Dataset entries
————————
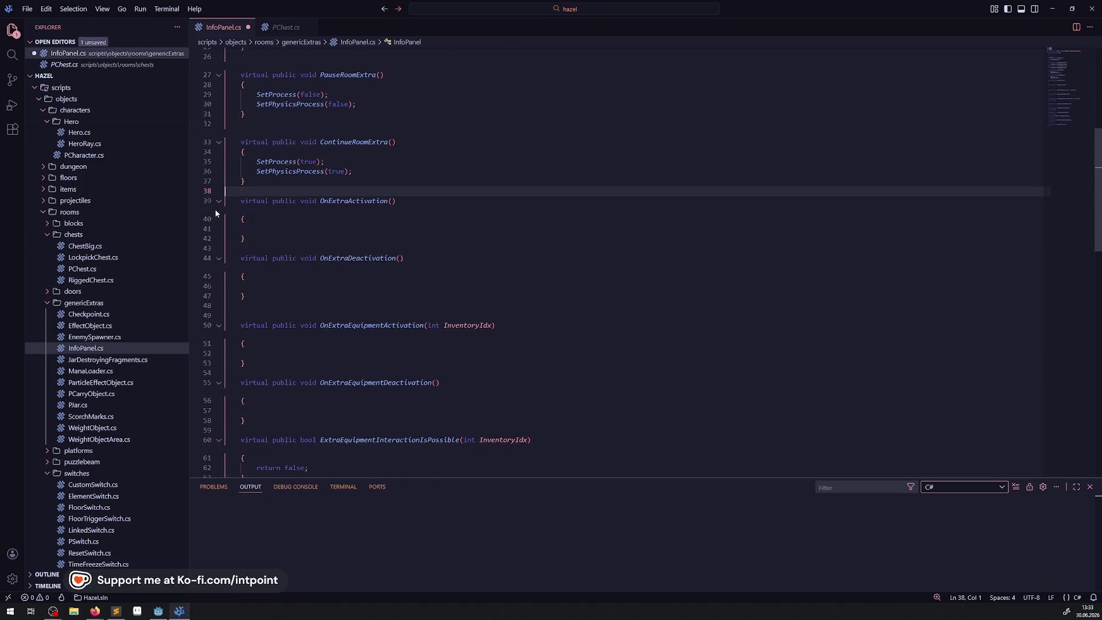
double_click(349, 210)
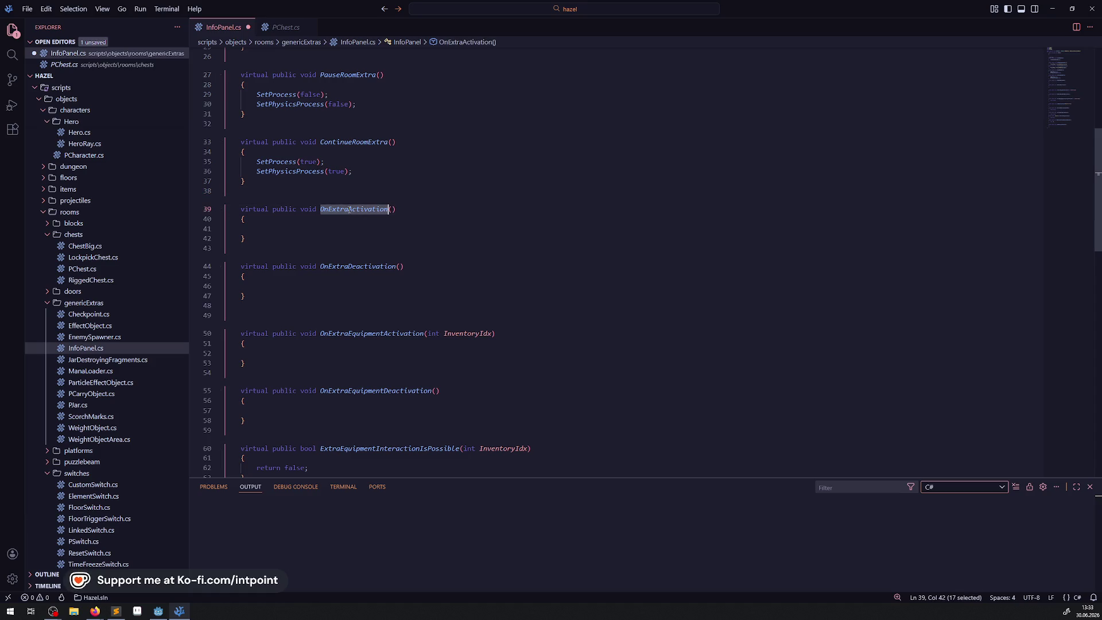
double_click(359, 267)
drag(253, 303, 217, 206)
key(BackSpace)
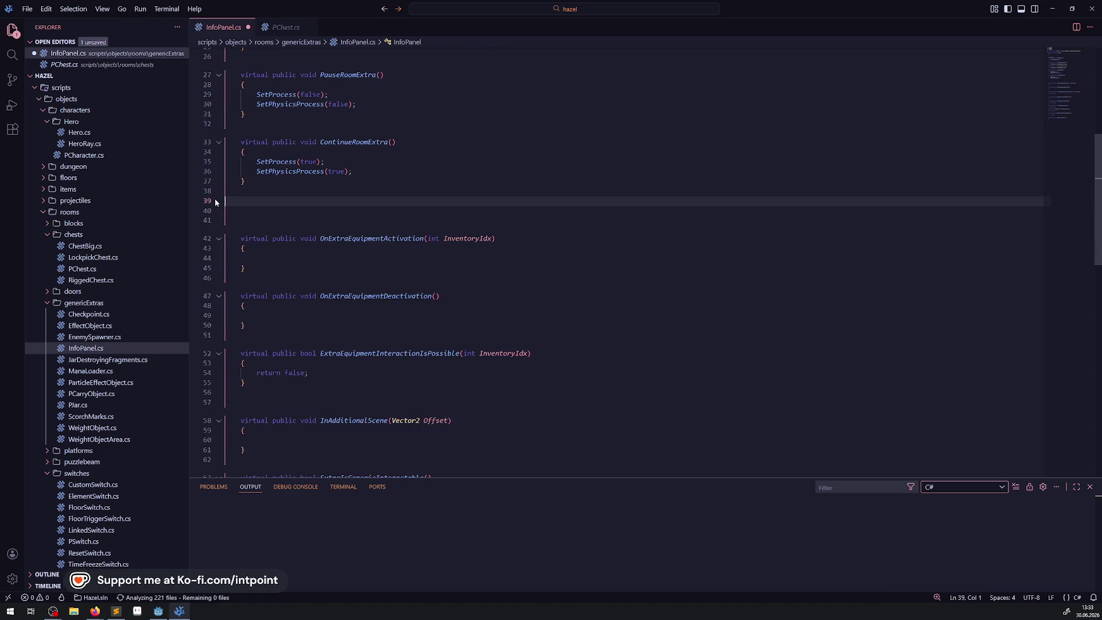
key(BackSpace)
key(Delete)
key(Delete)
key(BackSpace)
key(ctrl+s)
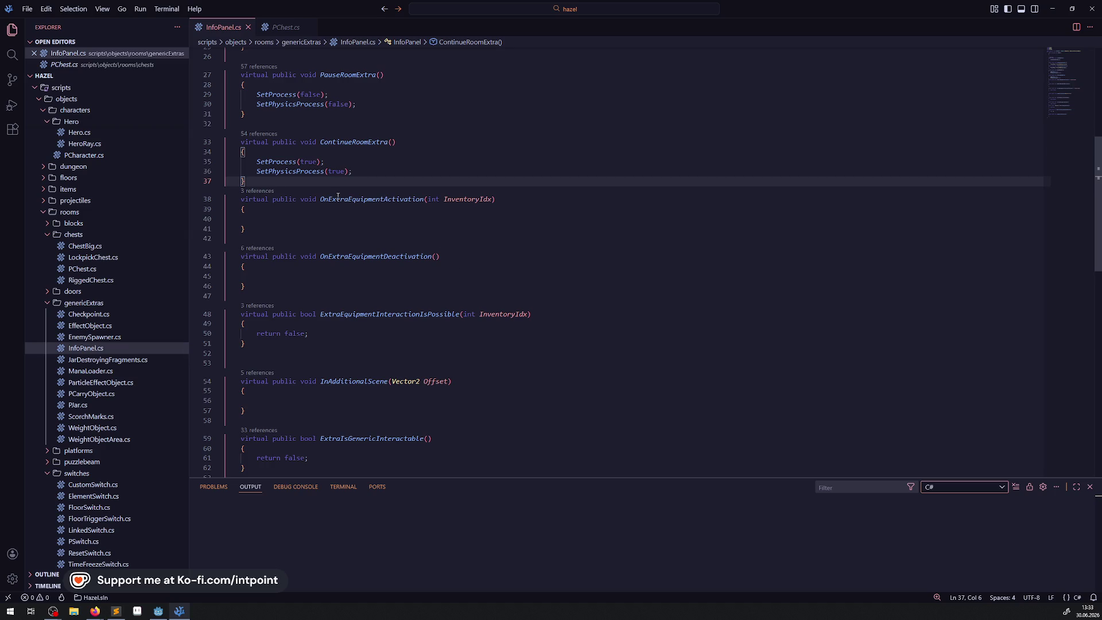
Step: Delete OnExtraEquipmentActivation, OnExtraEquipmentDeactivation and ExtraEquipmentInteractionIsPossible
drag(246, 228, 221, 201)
————————
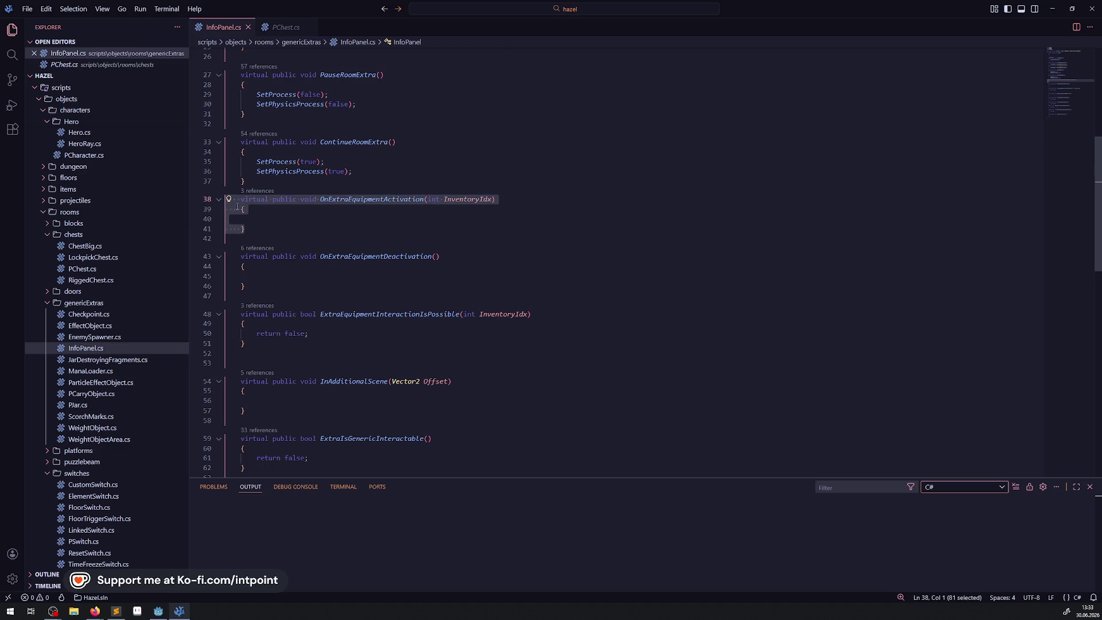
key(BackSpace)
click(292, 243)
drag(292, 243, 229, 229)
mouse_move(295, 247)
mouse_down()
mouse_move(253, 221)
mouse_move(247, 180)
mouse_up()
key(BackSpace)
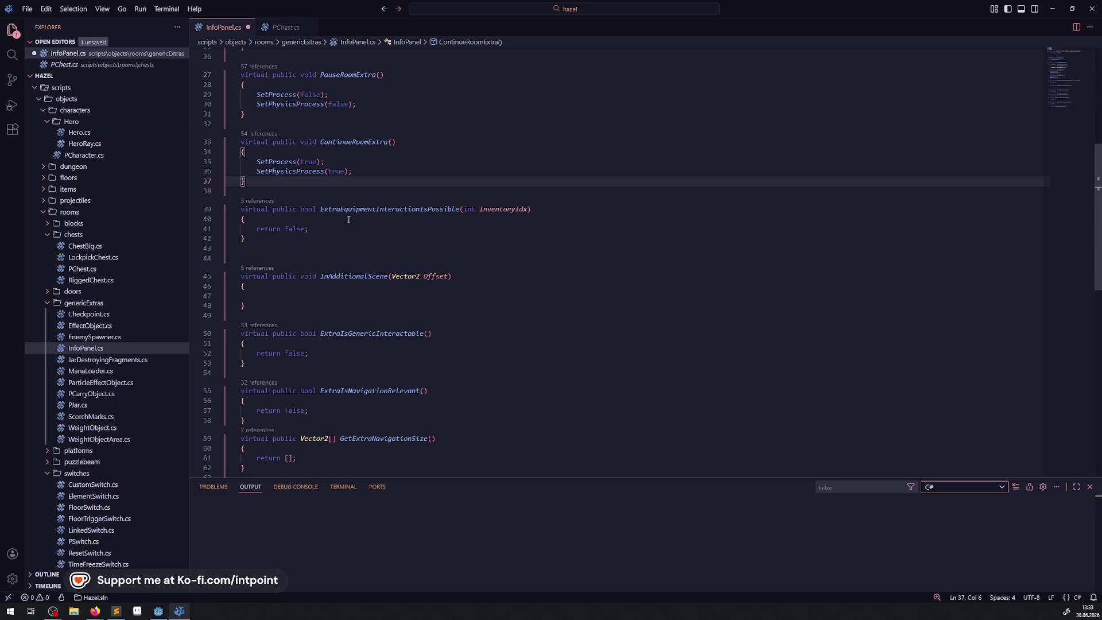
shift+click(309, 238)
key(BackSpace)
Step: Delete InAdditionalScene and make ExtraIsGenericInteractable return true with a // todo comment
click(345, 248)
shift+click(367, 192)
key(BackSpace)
————————
• What is being asked:
Above are records; repeat only the lines starting at the line with "Delete OnExtraEquipmentActivation, OnExtraEquipmentDeactivation" and ending at the line with "drag(246, 228, 221, 201)", exactly as they appear, both included.

• Answer for the task:
Step: Delete OnExtraEquipmentActivation, OnExtraEquipmentDeactivation and ExtraEquipmentInteractionIsPossible
drag(246, 228, 221, 201)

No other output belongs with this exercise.